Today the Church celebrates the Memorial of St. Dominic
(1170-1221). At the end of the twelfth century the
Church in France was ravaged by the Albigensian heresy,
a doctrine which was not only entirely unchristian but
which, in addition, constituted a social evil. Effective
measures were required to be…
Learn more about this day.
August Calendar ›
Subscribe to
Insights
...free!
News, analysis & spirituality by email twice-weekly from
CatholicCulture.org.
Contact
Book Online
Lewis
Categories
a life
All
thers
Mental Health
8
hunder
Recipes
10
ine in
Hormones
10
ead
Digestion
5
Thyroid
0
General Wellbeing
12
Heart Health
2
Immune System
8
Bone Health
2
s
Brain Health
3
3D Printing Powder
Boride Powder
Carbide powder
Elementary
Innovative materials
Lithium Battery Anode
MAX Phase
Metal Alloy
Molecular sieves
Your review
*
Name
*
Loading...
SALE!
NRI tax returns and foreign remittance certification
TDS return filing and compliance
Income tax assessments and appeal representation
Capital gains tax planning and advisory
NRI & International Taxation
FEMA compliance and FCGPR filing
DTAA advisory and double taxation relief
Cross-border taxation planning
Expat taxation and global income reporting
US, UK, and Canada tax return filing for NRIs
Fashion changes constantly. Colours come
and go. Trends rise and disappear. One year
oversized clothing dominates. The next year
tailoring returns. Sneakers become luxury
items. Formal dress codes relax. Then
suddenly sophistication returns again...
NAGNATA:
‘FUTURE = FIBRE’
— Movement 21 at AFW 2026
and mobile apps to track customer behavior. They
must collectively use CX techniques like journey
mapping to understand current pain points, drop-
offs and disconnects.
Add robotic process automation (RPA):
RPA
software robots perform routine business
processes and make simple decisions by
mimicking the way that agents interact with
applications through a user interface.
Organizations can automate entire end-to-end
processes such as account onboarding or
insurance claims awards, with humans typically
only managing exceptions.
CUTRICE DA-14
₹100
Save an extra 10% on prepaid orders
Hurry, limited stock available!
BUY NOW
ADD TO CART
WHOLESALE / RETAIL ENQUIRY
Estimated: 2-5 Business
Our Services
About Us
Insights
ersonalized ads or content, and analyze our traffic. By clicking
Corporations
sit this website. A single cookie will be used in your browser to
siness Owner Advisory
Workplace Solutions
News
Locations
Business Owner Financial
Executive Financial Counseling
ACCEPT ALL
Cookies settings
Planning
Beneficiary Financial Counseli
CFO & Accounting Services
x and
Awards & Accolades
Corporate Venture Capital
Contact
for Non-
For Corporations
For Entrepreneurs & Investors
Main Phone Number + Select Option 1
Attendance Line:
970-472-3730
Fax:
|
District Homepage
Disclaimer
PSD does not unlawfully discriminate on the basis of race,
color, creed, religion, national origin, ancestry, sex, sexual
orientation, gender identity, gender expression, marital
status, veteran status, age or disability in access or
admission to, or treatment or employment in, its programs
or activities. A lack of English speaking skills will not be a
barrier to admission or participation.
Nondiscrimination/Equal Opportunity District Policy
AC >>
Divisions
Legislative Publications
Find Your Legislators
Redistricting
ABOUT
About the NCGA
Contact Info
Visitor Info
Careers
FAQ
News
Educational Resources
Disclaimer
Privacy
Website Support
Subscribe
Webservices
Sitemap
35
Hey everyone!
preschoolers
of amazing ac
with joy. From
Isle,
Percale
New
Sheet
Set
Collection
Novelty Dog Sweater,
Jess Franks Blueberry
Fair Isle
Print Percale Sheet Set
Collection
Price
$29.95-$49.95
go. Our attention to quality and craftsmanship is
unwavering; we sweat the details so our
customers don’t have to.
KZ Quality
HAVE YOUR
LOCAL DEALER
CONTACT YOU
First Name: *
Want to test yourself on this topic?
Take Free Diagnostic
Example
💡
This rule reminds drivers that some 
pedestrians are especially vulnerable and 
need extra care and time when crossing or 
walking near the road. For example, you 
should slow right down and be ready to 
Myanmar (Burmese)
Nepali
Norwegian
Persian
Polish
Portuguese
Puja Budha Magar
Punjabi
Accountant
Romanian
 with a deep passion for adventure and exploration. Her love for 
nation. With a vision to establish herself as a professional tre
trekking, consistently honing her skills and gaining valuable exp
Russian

○ ○ ○

• _PROBLEM_:
Reproduce every line of the listing above word for word, in the same order.

• _TASK ANSWER_:
Today the Church celebrates the Memorial of St. Dominic
(1170-1221). At the end of the twelfth century the
Church in France was ravaged by the Albigensian heresy,
a doctrine which was not only entirely unchristian but
which, in addition, constituted a social evil. Effective
measures were required to be…
Learn more about this day.
August Calendar ›
Subscribe to
Insights
...free!
News, analysis & spirituality by email twice-weekly from
CatholicCulture.org.
Contact
Book Online
Lewis
Categories
a life
All
thers
Mental Health
8
hunder
Recipes
10
ine in
Hormones
10
ead
Digestion
5
Thyroid
0
General Wellbeing
12
Heart Health
2
Immune System
8
Bone Health
2
s
Brain Health
3
3D Printing Powder
Boride Powder
Carbide powder
Elementary
Innovative materials
Lithium Battery Anode
MAX Phase
Metal Alloy
Molecular sieves
Your review
*
Name
*
Loading...
SALE!
NRI tax returns and foreign remittance certification
TDS return filing and compliance
Income tax assessments and appeal representation
Capital gains tax planning and advisory
NRI & International Taxation
FEMA compliance and FCGPR filing
DTAA advisory and double taxation relief
Cross-border taxation planning
Expat taxation and global income reporting
US, UK, and Canada tax return filing for NRIs
Fashion changes constantly. Colours come
and go. Trends rise and disappear. One year
oversized clothing dominates. The next year
tailoring returns. Sneakers become luxury
items. Formal dress codes relax. Then
suddenly sophistication returns again...
NAGNATA:
‘FUTURE = FIBRE’
— Movement 21 at AFW 2026
and mobile apps to track customer behavior. They
must collectively use CX techniques like journey
mapping to understand current pain points, drop-
offs and disconnects.
Add robotic process automation (RPA):
RPA
software robots perform routine business
processes and make simple decisions by
mimicking the way that agents interact with
applications through a user interface.
Organizations can automate entire end-to-end
processes such as account onboarding or
insurance claims awards, with humans typically
only managing exceptions.
CUTRICE DA-14
₹100
Save an extra 10% on prepaid orders
Hurry, limited stock available!
BUY NOW
ADD TO CART
WHOLESALE / RETAIL ENQUIRY
Estimated: 2-5 Business
Our Services
About Us
Insights
ersonalized ads or content, and analyze our traffic. By clicking
Corporations
sit this website. A single cookie will be used in your browser to
siness Owner Advisory
Workplace Solutions
News
Locations
Business Owner Financial
Executive Financial Counseling
ACCEPT ALL
Cookies settings
Planning
Beneficiary Financial Counseli
CFO & Accounting Services
x and
Awards & Accolades
Corporate Venture Capital
Contact
for Non-
For Corporations
For Entrepreneurs & Investors
Main Phone Number + Select Option 1
Attendance Line:
970-472-3730
Fax:
|
District Homepage
Disclaimer
PSD does not unlawfully discriminate on the basis of race,
color, creed, religion, national origin, ancestry, sex, sexual
orientation, gender identity, gender expression, marital
status, veteran status, age or disability in access or
admission to, or treatment or employment in, its programs
or activities. A lack of English speaking skills will not be a
barrier to admission or participation.
Nondiscrimination/Equal Opportunity District Policy
AC >>
Divisions
Legislative Publications
Find Your Legislators
Redistricting
ABOUT
About the NCGA
Contact Info
Visitor Info
Careers
FAQ
News
Educational Resources
Disclaimer
Privacy
Website Support
Subscribe
Webservices
Sitemap
35
Hey everyone!
preschoolers
of amazing ac
with joy. From
Isle,
Percale
New
Sheet
Set
Collection
Novelty Dog Sweater,
Jess Franks Blueberry
Fair Isle
Print Percale Sheet Set
Collection
Price
$29.95-$49.95
go. Our attention to quality and craftsmanship is
unwavering; we sweat the details so our
customers don’t have to.
KZ Quality
HAVE YOUR
LOCAL DEALER
CONTACT YOU
First Name: *
Want to test yourself on this topic?
Take Free Diagnostic
Example
💡
This rule reminds drivers that some 
pedestrians are especially vulnerable and 
need extra care and time when crossing or 
walking near the road. For example, you 
should slow right down and be ready to 
Myanmar (Burmese)
Nepali
Norwegian
Persian
Polish
Portuguese
Puja Budha Magar
Punjabi
Accountant
Romanian
 with a deep passion for adventure and exploration. Her love for 
nation. With a vision to establish herself as a professional tre
trekking, consistently honing her skills and gaining valuable exp
Russian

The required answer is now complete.